De hecho los crían y el pastoreo en los meses benévolos son una postal increíble. Obviamente pasear en trineos tirados por esos gigantes de cuento de Navidad, es una experiencia invaluable. La estridencia de los colores con los que se atavían y adornan a sus animales es fascinante y una de sus particularidades. Allá arriba en la nada le ponen tonalidades vivas a sus blancos cuerpos y al entorno desolado. Al menos 3.000 habitantes con su bandera, himno y Parlamento gobiernan su territorio, marcando la diferencia con tantos indígenas del planeta que pelean por lo que les pertenece. Claro que no es de extrañar. Estamos en Noruega donde todo parece haber sido pensado.
Tromso, capital del Ártico
Con la fisonomía de una ciudad costera nórdica, de casas de madera y techos a dos aguas, amplios jardines y luces en cada rincón, Tromso da la bienvenida con un prodigioso silencio. Todo marcha a su curso, con delicada parsimonia, aunque nada aburrida. La ciudad es visitada por turistas de todo el mundo y les brinda todos los servicios. Es la base para recorrer el polo. En cuestión de minutos nos adaptamos a ese modo de vida tranquilo, ordenado, seguro; es Noruega, uno de los países con mayor calidad de vida en el orbe.
La hospitalidad es marca del sitio. Todos responden en tono afable las consultas y no engañan: “Hoy no es buen día para hacer el crucero” me indica el vendedor de Hurtigruten, mejor mañana. Así hasta que di con el momento correcto para ir en ferry hasta Stjernoya y desde allí en plena noche, esperar que el navío pase por mí. Sólo faroles en las calles y algún transeúnte, ausencia de muelle, apenas una playa de estacionamiento en la que me bajé de la pequeña embarcación que traslada a los habitantes entre los fiordos parando en diversas islas hacia Tromso (centro comercial y administrativo) y viceversa. Un café a 200 metros y una simpática mujer que me pregunta qué hago acá. “Desde Argentina, por Dios, llegaste a esta isla” dice sonriente mientras sirve mi cappuccino. Me indica que espere hasta las 21.30. A esa hora llega el crucero. Esta vez se retrasó 15 minutos, no era eso lo que me inquietaba sino ver que dos personas esperaban subir. Otra vez en algún punto del mapa lo imprevisible. Efectivamente el magnífico barco llegó, amarró, estiró la escalera y un entrajado caballero dio la bienvenida cortejado por 7 tripulantes mujeres. Esto es inaudito, venían sólo por dos locos que temblaban de frío en la isla.

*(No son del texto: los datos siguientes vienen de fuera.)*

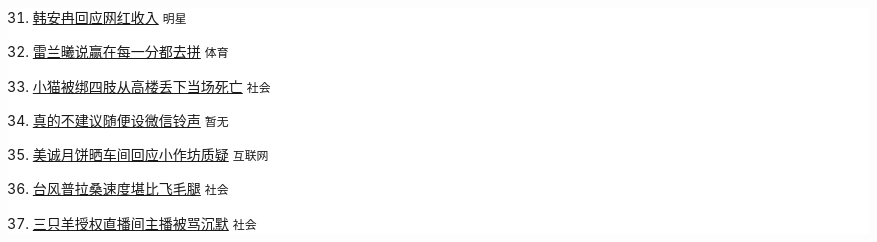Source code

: 31. [韩安冉回应网红收入](https://m.weibo.cn/search?containerid=100103type%3D1%26t%3D10%26q%3D%23%E9%9F%A9%E5%AE%89%E5%86%89%E5%9B%9E%E5%BA%94%E7%BD%91%E7%BA%A2%E6%94%B6%E5%85%A5%23&stream_entry_id=31&isnewpage=1&extparam=seat%3D1%26c_type%3D31%26band_rank%3D29%26cate%3D5001%26dgr%3D0%26realpos%3D29%26flag%3D0%26stream_entry_id%3D31%26lcate%3D5001%26q%3D%2523%25E9%259F%25A9%25E5%25AE%2589%25E5%2586%2589%25E5%259B%259E%25E5%25BA%2594%25E7%25BD%2591%25E7%25BA%25A2%25E6%2594%25B6%25E5%2585%25A5%2523%26filter_type%3Drealtimehot%26pos%3D29%26display_time%3D1726651042%26pre_seqid%3D17266510421530123630232) `明星` 

32. [雷兰曦说赢在每一分都去拼](https://m.weibo.cn/search?containerid=100103type%3D1%26t%3D10%26q%3D%23%E9%9B%B7%E5%85%B0%E6%9B%A6%E8%AF%B4%E8%B5%A2%E5%9C%A8%E6%AF%8F%E4%B8%80%E5%88%86%E9%83%BD%E5%8E%BB%E6%8B%BC%23&stream_entry_id=31&isnewpage=1&extparam=seat%3D1%26c_type%3D31%26band_rank%3D30%26cate%3D5001%26dgr%3D0%26realpos%3D30%26flag%3D1%26stream_entry_id%3D31%26lcate%3D5001%26q%3D%2523%25E9%259B%25B7%25E5%2585%25B0%25E6%259B%25A6%25E8%25AF%25B4%25E8%25B5%25A2%25E5%259C%25A8%25E6%25AF%258F%25E4%25B8%2580%25E5%2588%2586%25E9%2583%25BD%25E5%258E%25BB%25E6%258B%25BC%2523%26filter_type%3Drealtimehot%26pos%3D30%26display_time%3D1726651042%26pre_seqid%3D17266510421530123630232) `体育` 

33. [小猫被绑四肢从高楼丢下当场死亡](https://m.weibo.cn/search?containerid=100103type%3D1%26t%3D10%26q%3D%23%E5%B0%8F%E7%8C%AB%E8%A2%AB%E7%BB%91%E5%9B%9B%E8%82%A2%E4%BB%8E%E9%AB%98%E6%A5%BC%E4%B8%A2%E4%B8%8B%E5%BD%93%E5%9C%BA%E6%AD%BB%E4%BA%A1%23&stream_entry_id=31&isnewpage=1&extparam=seat%3D1%26c_type%3D31%26band_rank%3D31%26cate%3D5001%26dgr%3D0%26realpos%3D31%26flag%3D0%26stream_entry_id%3D31%26lcate%3D5001%26q%3D%2523%25E5%25B0%258F%25E7%258C%25AB%25E8%25A2%25AB%25E7%25BB%2591%25E5%259B%259B%25E8%2582%25A2%25E4%25BB%258E%25E9%25AB%2598%25E6%25A5%25BC%25E4%25B8%25A2%25E4%25B8%258B%25E5%25BD%2593%25E5%259C%25BA%25E6%25AD%25BB%25E4%25BA%25A1%2523%26filter_type%3Drealtimehot%26pos%3D31%26display_time%3D1726651042%26pre_seqid%3D17266510421530123630232) `社会` 

34. [真的不建议随便设微信铃声](https://m.weibo.cn/search?containerid=100103type%3D1%26t%3D10%26q%3D%E7%9C%9F%E7%9A%84%E4%B8%8D%E5%BB%BA%E8%AE%AE%E9%9A%8F%E4%BE%BF%E8%AE%BE%E5%BE%AE%E4%BF%A1%E9%93%83%E5%A3%B0&stream_entry_id=31&isnewpage=1&extparam=seat%3D1%26c_type%3D31%26band_rank%3D32%26cate%3D5001%26dgr%3D0%26realpos%3D32%26flag%3D1%26stream_entry_id%3D31%26lcate%3D5001%26q%3D%25E7%259C%259F%25E7%259A%2584%25E4%25B8%258D%25E5%25BB%25BA%25E8%25AE%25AE%25E9%259A%258F%25E4%25BE%25BF%25E8%25AE%25BE%25E5%25BE%25AE%25E4%25BF%25A1%25E9%2593%2583%25E5%25A3%25B0%26filter_type%3Drealtimehot%26pos%3D32%26display_time%3D1726651042%26pre_seqid%3D17266510421530123630232) `暂无` 

35. [美诚月饼晒车间回应小作坊质疑](https://m.weibo.cn/search?containerid=100103type%3D1%26t%3D10%26q%3D%23%E7%BE%8E%E8%AF%9A%E6%9C%88%E9%A5%BC%E6%99%92%E8%BD%A6%E9%97%B4%E5%9B%9E%E5%BA%94%E5%B0%8F%E4%BD%9C%E5%9D%8A%E8%B4%A8%E7%96%91%23&stream_entry_id=31&isnewpage=1&extparam=seat%3D1%26c_type%3D31%26band_rank%3D33%26cate%3D5001%26dgr%3D0%26realpos%3D33%26flag%3D0%26stream_entry_id%3D31%26lcate%3D5001%26q%3D%2523%25E7%25BE%258E%25E8%25AF%259A%25E6%259C%2588%25E9%25A5%25BC%25E6%2599%2592%25E8%25BD%25A6%25E9%2597%25B4%25E5%259B%259E%25E5%25BA%2594%25E5%25B0%258F%25E4%25BD%259C%25E5%259D%258A%25E8%25B4%25A8%25E7%2596%2591%2523%26filter_type%3Drealtimehot%26pos%3D33%26display_time%3D1726651042%26pre_seqid%3D17266510421530123630232) `互联网` 

36. [台风普拉桑速度堪比飞毛腿](https://m.weibo.cn/search?containerid=100103type%3D1%26t%3D10%26q%3D%23%E5%8F%B0%E9%A3%8E%E6%99%AE%E6%8B%89%E6%A1%91%E9%80%9F%E5%BA%A6%E5%A0%AA%E6%AF%94%E9%A3%9E%E6%AF%9B%E8%85%BF%23&stream_entry_id=31&isnewpage=1&extparam=seat%3D1%26c_type%3D31%26band_rank%3D34%26cate%3D5001%26dgr%3D0%26realpos%3D34%26flag%3D0%26stream_entry_id%3D31%26lcate%3D5001%26q%3D%2523%25E5%258F%25B0%25E9%25A3%258E%25E6%2599%25AE%25E6%258B%2589%25E6%25A1%2591%25E9%2580%259F%25E5%25BA%25A6%25E5%25A0%25AA%25E6%25AF%2594%25E9%25A3%259E%25E6%25AF%259B%25E8%2585%25BF%2523%26filter_type%3Drealtimehot%26pos%3D34%26display_time%3D1726651042%26pre_seqid%3D17266510421530123630232) `社会` 

37. [三只羊授权直播间主播被骂沉默](https://m.weibo.cn/search?containerid=100103type%3D1%26t%3D10%26q%3D%23%E4%B8%89%E5%8F%AA%E7%BE%8A%E6%8E%88%E6%9D%83%E7%9B%B4%E6%92%AD%E9%97%B4%E4%B8%BB%E6%92%AD%E8%A2%AB%E9%AA%82%E6%B2%89%E9%BB%98%23&stream_entry_id=31&isnewpage=1&extparam=seat%3D1%26c_type%3D31%26band_rank%3D35%26cate%3D5001%26dgr%3D0%26realpos%3D35%26flag%3D0%26stream_entry_id%3D31%26lcate%3D5001%26q%3D%2523%25E4%25B8%2589%25E5%258F%25AA%25E7%25BE%258A%25E6%258E%2588%25E6%259D%2583%25E7%259B%25B4%25E6%2592%25AD%25E9%2597%25B4%25E4%25B8%25BB%25E6%2592%25AD%25E8%25A2%25AB%25E9%25AA%2582%25E6%25B2%2589%25E9%25BB%2598%2523%26filter_type%3Drealtimehot%26pos%3D35%26display_time%3D1726651042%26pre_seqid%3D17266510421530123630232) `社会`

Los pasajeros ya recorrían los fiordos desde hacía días. Lo mío era transitorio, la noche para ver desde el agua las auroras. Y las costas recortadas con sus infinitos hilos de luces. Reitero lo de las luces una y otra vez pues no es detalle menor. En cada casa, en cada negocio, en cada hotel, desde la mañana hay velas en las entradas y en las ventanas, también dicroicas o leds. La costumbre escandinava de iluminar todo ya la había percibido en Dinamarca y Suecia. Sin embargo aquí tomaba otro ribete. En lo más inhóspito, cuando en días la oscuridad se apoderará del polo, la hospitalidad se hace luz, da señal de que las puertas están abiertas al visitante, de que hay calor adentro y una taza de café o sopa calentita. Definitivamente éste es el reino de la luz.